There was an extended silence during which the tall man let go of my arm but remained hovering. I had the strong impression that there was no point in my saying any more; this woman knew who I was and why I was here, though with the striking family resemblance, she didn’t have to be Einstein to figure it out. And the bellowed Deane still hung in the air like cigar smoke.
“You are bound to be disappointed,” she eventually opined.
“All my life.” I wanted to sound tough, one of those California detectives maybe.
“Let me extricate this child from your presence,” the self-appointed bouncer suggested, his voice as glutinous as the sauce in a cheap Chinese restaurant.

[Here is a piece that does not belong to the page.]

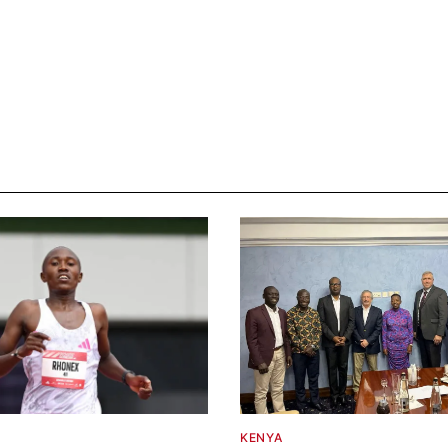
KENYA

“Oh no,” said Una. “Disappointment is its own instructor.”
That was one of those remarks that seemed profound yet rapidly turned to gibberish if you thought about it. Or it could be one of those remarks that disintegrated and then came back, say three days later, and you wake up in the middle of the night thinking of course.
“Now then. Who is this Deane and why should she be here?”
I sighed. Patience was never one of my top qualities. “I saw her working here this afternoon. And she’s my sister.”
Una gave me a fierce, penetrating look, which gave me the willies. It was like something they taught you in Evil School, where the stare-ee begins to feel that a fish hook is pricking the base of his neck. “I don’t believe that’s possible. I was the one working here this afternoon.” She turned away to examine some bottles of St. John the Conqueror. “Myself and Rondo.” She inclined her palm.
At least my body was off the hook. “Deane was here too. She’s got long black hair, lots of eye makeup. And she looks like, uh, me.”
Una raised and dropped her shoulders. “Sorry.”
Damn it to hell! They almost had me believing I’d made that up, too. “Please let me see her!”
Una turned back and smiled. “Of course, you must have mistaken her for someone else, a customer perhaps. By the way, child.” She draped her arm over the top of my shoulders and then I knew what the willies really were. “Do you need a place to stay for the night?”
Rondo grunted in disgust.
First thing in my mind: those torture machines inside the museum. And the main part of that smell, the altar smell—fresh blood.
I was halfway out the door before I dared turn back and face her. “I’ll be back in the morning. And if you don’t have some information about my sister, I’m getting the police.” Even to my own ears, especially to my own ears, a festival of hot air.